── Page extract ──
In this project, you will use MD simulation to examine the dislocation core structure in aluminum, and investigate the motion of the dislocation under an applied strain rate. This information can be used to determine input parameters to higher length scale models, such as discrete dislocation dynamics. This work will also help you prepare for the final project, where you will investigate the changes in dislocation behavior from the introduction of solutes into aluminum.
You will produce a short report documenting your findings. Your
report should contain a separate section for each of the tasks listed
below, and provide the explicit deliverables requested for each task
indicated by [Report] below. For the input scripts
below, simply cut-and-paste your input script into your report. Your
report should be formatted as a single pdf document comprising your
report. You may wish to write your report in latex and convert using
pdflatex, or in markdown and convert using
pandoc report.text --to latex --out report.pdf;
alternatively, you can put together a clearly formatted jupyter
notebook. (module load pandoc and
module load texlive to have the most up-to-date versions of
each).
You should submit your report by creating a subdirectory called
/class/mse404pla/sp22/<your_net_id>/Project2
and copying your PDF into that directory by 11:59pm on 18 April
2022. Late submissions will not be accepted; let me know in advance if
you will have difficulty with completion..
The LAMMPS
Manual and commands
list will be vital to your success. You are going to construct your
own input files for running your LAMMPS calculations below,
and will need to work through what commands are necessary. Broadly
speaking, there are three parts to this project:
In anticipation of future work, you will use the Mendelev Al-Mg EAM
potential: NIST
repository information. This potential gives a lattice constant of
4.0453Å, and elastic constants of \(C_{11}=110.18\text{ GPa}\), \(C_{12}=61.37\text{ GPa}\), and \(C_{44}=32.56\text{ GPa}\). I have already
created an initial dislocation structure for a perfect edge dislocation
(\(\frac{a}{2}[110](1\bar11)\)) using
anisotropic elasticity. In the directory
/class/mse404pla/LAMMPS/Project/, you will find a file
called Al-disloc.xyz. This file is an “XYZ” file of an edge
dislocation: the Burgers vector is \(\frac{a}{2}[110]\), which points in the
\(x\) direction, the threading vector
is \(\frac{a}{2}[1\bar12]\), which
points in the \(z\) direction (and will
be periodic, with length \(\sqrt{3/2}a \approx
4.954\text{\AA}\)), while the \(y\) axis points perpendicular to the slip
plane, in the \([\bar111]\) direction.
───
── Dataset content ──
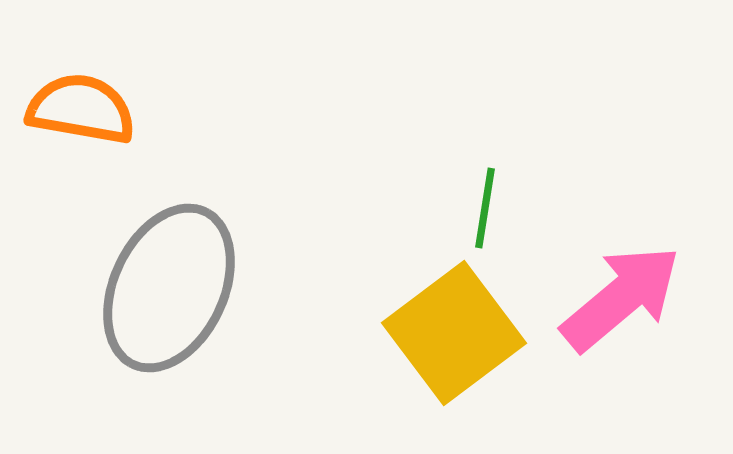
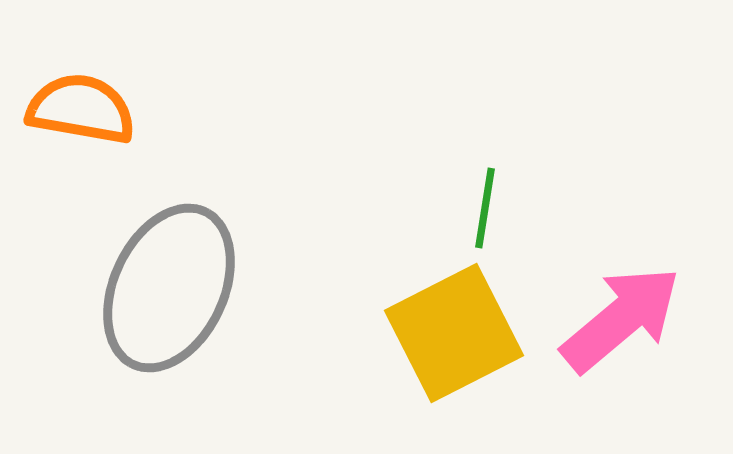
pink arrow: moved 21 px down
yellow square: rotated 10 degrees clockwise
───
Goals —
1. What lattice constant does the Mendelev Al-Mg EAM potential give, according to the project description?
2. List every elastic constant, with its value, that the project description gives for the Mendelev Al-Mg EAM potential.
3. In the project description, take the part that opens with the words containing "You should submit" and closes with "difficulty with completion..", and swap "subdirectory" for "folder".

Answers in order —
1. 4.0453 Å

2.
C11 = 110.18 GPa
C12 = 61.37 GPa
C44 = 32.56 GPa

3.
You should submit your report by creating a folder called
/class/mse404pla/sp22/<your_net_id>/Project2
and copying your PDF into that directory by 11:59pm on 18 April
2022. Late submissions will not be accepted; let me know in advance if
you will have difficulty with completion..